Souls at Sea (dir. Hathaway)
This is a Hathaway film through and through. It's pleasant enough in its masculinity and character asides to be worth a watch, but has no staying power even as it goes through. Cooper with sidekick George Raft muck about the sea in that cool studio sort of way that makes everything seem like a wry joke. This works really well outside of the plot especially as Frances Dee runs through a romantic plot. It amusingly clashes with the main plot though. Cooper is on trial for murder after all as we flashback to his days as a slave trader. The tertiary stuff like a scene where the slaves to be attack a sailor who is whipping them is powerful and makes me wish Hathaway had gone whole hog as these dark scenes still have the power to shock. Unfortunately this plot is just historical window dressing for the trial as Cooper is a standin for the sailor who was tried in the sinking of the William Brown. It's an amazing case handled by the film in a shocking way. As the movie sticks close to reality it remains powerful, as it tries to be a generic Hollywood adventure it lowers itself to its expected mediocrity

The Walking Dead (dir. Curtiz)
This is a fairly familiar wrong man film made great by Karloff's performance and how the sci-fi conceit allows the film to go far further than the code would ordinarily allow. the first half of the movie is perhaps the darkest, saddest, and grimiest film made during the code until after the war. It's also surprisingly stylist with Curtiz really pushing himself further than I've otherwise seen. The sequence of Karloff walking to the electric chair in an impossibly spacious prison as a lone cellist plays is a site for the ages. Though for all that beauty Karloff's long face and sad eyes are the thing that makes this worth all the while. The film is structured more as a social picture having a stronger fidelity to I Was a Fugitive From a Chain Gang than the Frankenstein films Karloff's presence suggests. The Universal style horror doesn't come until the absolute close of the film and instead Karloff presents a broken drama of someone being reformed from the underground. Even when it does break out it is framed in an accidental manner so as to keep Karloff defined by sadness and naivety rather than violence.

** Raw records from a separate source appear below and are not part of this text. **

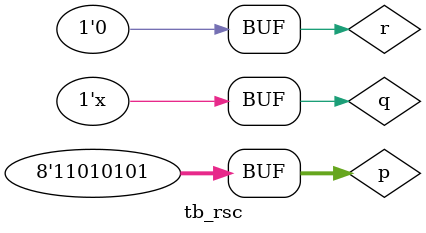
<source format=v>
module rsc(out1,out2,in,clk,reset);
input [7:0]in;
output [7:0] out1;
output [7:0] out2;
input reset;
reg a,b;
reg prev;
input clk;
integer i;
wire [7:0]in;
reg [7:0] out1;
reg [7:0] out2;
initial 
begin
out1 = 0;
out2 = 0;
i=0;
end
always @ (posedge clk)
begin
if (reset == 1)
begin
a = 1'b0;
b = 1'b0;
out1 = 8'b00000000;
out2 = 8'b00000000;

end
else
begin
for (i = 0; i<8; i=i+1)
begin
prev = in[i];
out1[i] = prev ^ b;
out2[i] = prev ^ a ^ b;
b = a;
a = prev;
end 
end
end
endmodule 

module tb_rsc();
reg [7:0]p;
reg q;
reg r;
wire [7:0]s;
wire [7:0]t;
rsc r1(.out1(s),.out2(t),.in(p),.clk(q),.reset(r));
initial
begin
r = 1'b1;
q = 1'b0;
p = 8'b11010101;
#6 r = 1'b0;
end
always 
#5 q = ~q;
endmodule
</source>
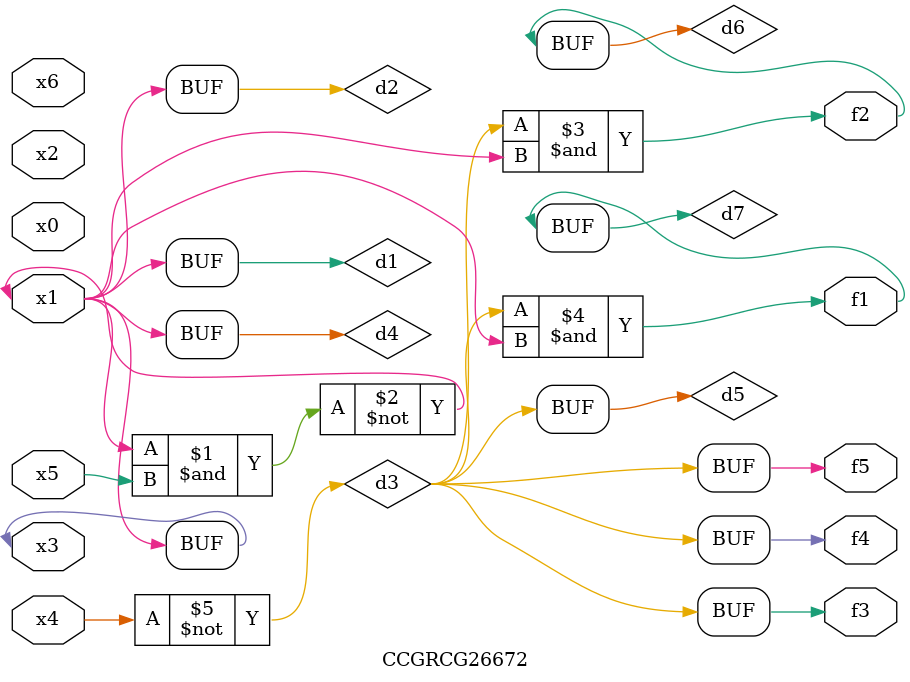
<source format=v>
module CCGRCG26672(
	input x0, x1, x2, x3, x4, x5, x6,
	output f1, f2, f3, f4, f5
);

	wire d1, d2, d3, d4, d5, d6, d7;

	buf (d1, x1, x3);
	nand (d2, x1, x5);
	not (d3, x4);
	buf (d4, d1, d2);
	buf (d5, d3);
	and (d6, d3, d4);
	and (d7, d3, d4);
	assign f1 = d7;
	assign f2 = d6;
	assign f3 = d5;
	assign f4 = d5;
	assign f5 = d5;
endmodule

</source>
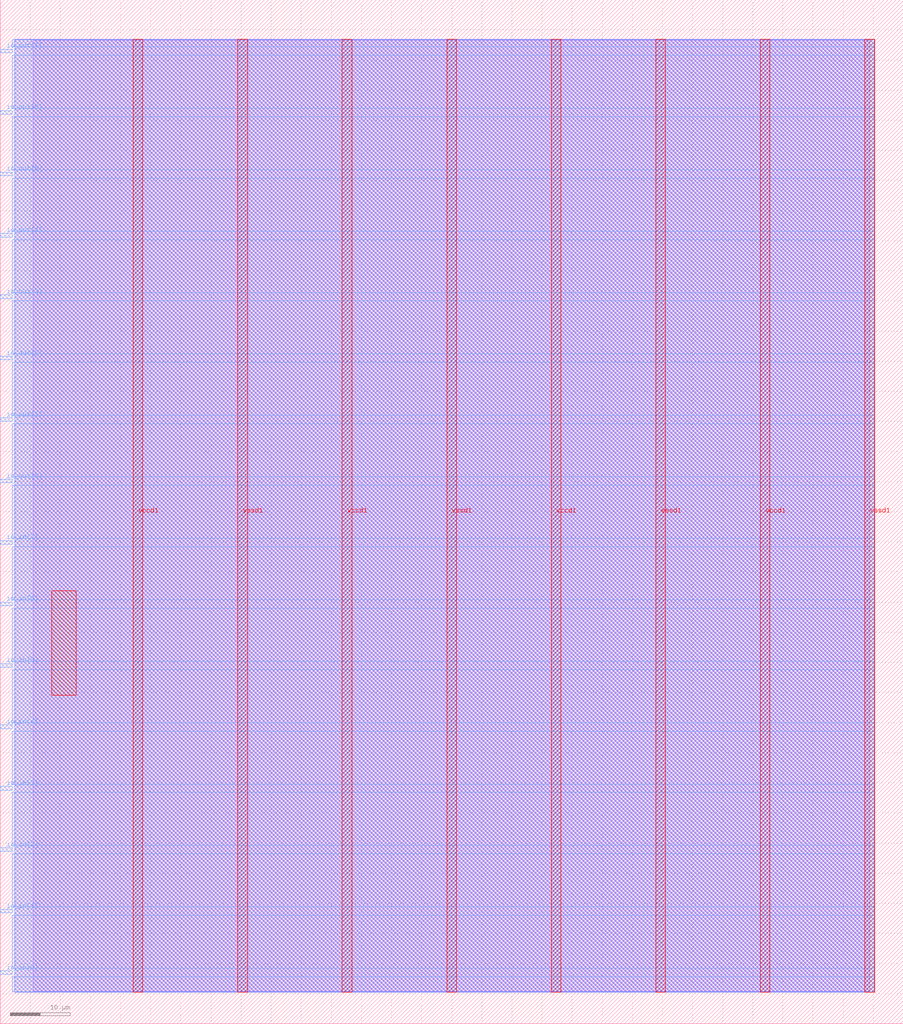
<source format=lef>
VERSION 5.7 ;
  NOWIREEXTENSIONATPIN ON ;
  DIVIDERCHAR "/" ;
  BUSBITCHARS "[]" ;
MACRO kevinwguan_tiny_tapeout
  CLASS BLOCK ;
  FOREIGN kevinwguan_tiny_tapeout ;
  ORIGIN 0.000 0.000 ;
  SIZE 150.000 BY 170.000 ;
  PIN io_in[0]
    DIRECTION INPUT ;
    USE SIGNAL ;
    PORT
      LAYER met3 ;
        RECT 0.000 8.200 2.000 8.800 ;
    END
  END io_in[0]
  PIN io_in[1]
    DIRECTION INPUT ;
    USE SIGNAL ;
    PORT
      LAYER met3 ;
        RECT 0.000 18.400 2.000 19.000 ;
    END
  END io_in[1]
  PIN io_in[2]
    DIRECTION INPUT ;
    USE SIGNAL ;
    PORT
      LAYER met3 ;
        RECT 0.000 28.600 2.000 29.200 ;
    END
  END io_in[2]
  PIN io_in[3]
    DIRECTION INPUT ;
    USE SIGNAL ;
    PORT
      LAYER met3 ;
        RECT 0.000 38.800 2.000 39.400 ;
    END
  END io_in[3]
  PIN io_in[4]
    DIRECTION INPUT ;
    USE SIGNAL ;
    PORT
      LAYER met3 ;
        RECT 0.000 49.000 2.000 49.600 ;
    END
  END io_in[4]
  PIN io_in[5]
    DIRECTION INPUT ;
    USE SIGNAL ;
    PORT
      LAYER met3 ;
        RECT 0.000 59.200 2.000 59.800 ;
    END
  END io_in[5]
  PIN io_in[6]
    DIRECTION INPUT ;
    USE SIGNAL ;
    PORT
      LAYER met3 ;
        RECT 0.000 69.400 2.000 70.000 ;
    END
  END io_in[6]
  PIN io_in[7]
    DIRECTION INPUT ;
    USE SIGNAL ;
    PORT
      LAYER met3 ;
        RECT 0.000 79.600 2.000 80.200 ;
    END
  END io_in[7]
  PIN io_out[0]
    DIRECTION OUTPUT TRISTATE ;
    USE SIGNAL ;
    PORT
      LAYER met3 ;
        RECT 0.000 89.800 2.000 90.400 ;
    END
  END io_out[0]
  PIN io_out[1]
    DIRECTION OUTPUT TRISTATE ;
    USE SIGNAL ;
    PORT
      LAYER met3 ;
        RECT 0.000 100.000 2.000 100.600 ;
    END
  END io_out[1]
  PIN io_out[2]
    DIRECTION OUTPUT TRISTATE ;
    USE SIGNAL ;
    PORT
      LAYER met3 ;
        RECT 0.000 110.200 2.000 110.800 ;
    END
  END io_out[2]
  PIN io_out[3]
    DIRECTION OUTPUT TRISTATE ;
    USE SIGNAL ;
    PORT
      LAYER met3 ;
        RECT 0.000 120.400 2.000 121.000 ;
    END
  END io_out[3]
  PIN io_out[4]
    DIRECTION OUTPUT TRISTATE ;
    USE SIGNAL ;
    PORT
      LAYER met3 ;
        RECT 0.000 130.600 2.000 131.200 ;
    END
  END io_out[4]
  PIN io_out[5]
    DIRECTION OUTPUT TRISTATE ;
    USE SIGNAL ;
    PORT
      LAYER met3 ;
        RECT 0.000 140.800 2.000 141.400 ;
    END
  END io_out[5]
  PIN io_out[6]
    DIRECTION OUTPUT TRISTATE ;
    USE SIGNAL ;
    PORT
      LAYER met3 ;
        RECT 0.000 151.000 2.000 151.600 ;
    END
  END io_out[6]
  PIN io_out[7]
    DIRECTION OUTPUT TRISTATE ;
    USE SIGNAL ;
    PORT
      LAYER met3 ;
        RECT 0.000 161.200 2.000 161.800 ;
    END
  END io_out[7]
  PIN vccd1
    DIRECTION INOUT ;
    USE POWER ;
    PORT
      LAYER met4 ;
        RECT 22.085 5.200 23.685 163.440 ;
    END
    PORT
      LAYER met4 ;
        RECT 56.815 5.200 58.415 163.440 ;
    END
    PORT
      LAYER met4 ;
        RECT 91.545 5.200 93.145 163.440 ;
    END
    PORT
      LAYER met4 ;
        RECT 126.275 5.200 127.875 163.440 ;
    END
  END vccd1
  PIN vssd1
    DIRECTION INOUT ;
    USE GROUND ;
    PORT
      LAYER met4 ;
        RECT 39.450 5.200 41.050 163.440 ;
    END
    PORT
      LAYER met4 ;
        RECT 74.180 5.200 75.780 163.440 ;
    END
    PORT
      LAYER met4 ;
        RECT 108.910 5.200 110.510 163.440 ;
    END
    PORT
      LAYER met4 ;
        RECT 143.640 5.200 145.240 163.440 ;
    END
  END vssd1
  OBS
      LAYER li1 ;
        RECT 5.520 5.355 144.440 163.285 ;
      LAYER met1 ;
        RECT 2.370 5.200 145.240 163.440 ;
      LAYER met2 ;
        RECT 2.390 5.255 145.210 163.385 ;
      LAYER met3 ;
        RECT 2.000 162.200 145.230 163.365 ;
        RECT 2.400 160.800 145.230 162.200 ;
        RECT 2.000 152.000 145.230 160.800 ;
        RECT 2.400 150.600 145.230 152.000 ;
        RECT 2.000 141.800 145.230 150.600 ;
        RECT 2.400 140.400 145.230 141.800 ;
        RECT 2.000 131.600 145.230 140.400 ;
        RECT 2.400 130.200 145.230 131.600 ;
        RECT 2.000 121.400 145.230 130.200 ;
        RECT 2.400 120.000 145.230 121.400 ;
        RECT 2.000 111.200 145.230 120.000 ;
        RECT 2.400 109.800 145.230 111.200 ;
        RECT 2.000 101.000 145.230 109.800 ;
        RECT 2.400 99.600 145.230 101.000 ;
        RECT 2.000 90.800 145.230 99.600 ;
        RECT 2.400 89.400 145.230 90.800 ;
        RECT 2.000 80.600 145.230 89.400 ;
        RECT 2.400 79.200 145.230 80.600 ;
        RECT 2.000 70.400 145.230 79.200 ;
        RECT 2.400 69.000 145.230 70.400 ;
        RECT 2.000 60.200 145.230 69.000 ;
        RECT 2.400 58.800 145.230 60.200 ;
        RECT 2.000 50.000 145.230 58.800 ;
        RECT 2.400 48.600 145.230 50.000 ;
        RECT 2.000 39.800 145.230 48.600 ;
        RECT 2.400 38.400 145.230 39.800 ;
        RECT 2.000 29.600 145.230 38.400 ;
        RECT 2.400 28.200 145.230 29.600 ;
        RECT 2.000 19.400 145.230 28.200 ;
        RECT 2.400 18.000 145.230 19.400 ;
        RECT 2.000 9.200 145.230 18.000 ;
        RECT 2.400 7.800 145.230 9.200 ;
        RECT 2.000 5.275 145.230 7.800 ;
      LAYER met4 ;
        RECT 8.575 54.575 12.585 71.905 ;
  END
END kevinwguan_tiny_tapeout
END LIBRARY


</source>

Raffles (dir. Fitzmaurice)
This is a fairly generic proto-Batman crime film not unlike Conway's Arsene Lupin adaptation. It would be completely without note if not for the amazing cinematographic work at least partially done by a young Gregg Toland. The film truly did earn its oscar nomination as the camera floats around in long shot, plays with its distance from the action, and even off of audiences' relationship to silent cinema. Much of the difficulties in sound are covered up with some brilliant proto-noir lighting which makes this as delightful a film for the eyes as possible. The sound even sounds better, most likely an effect of good preservation as anything else, than a lot of its peers playing with the camera on topics of space that still seemed difficult for some films a year or two after this. The disc contains an eligible remake staring David Niven. The film is very interesting for how the code forced changes are developed and dealt with. Otherwise the movie isn't as exciting as the original with the performance of the detective in particular being weaker.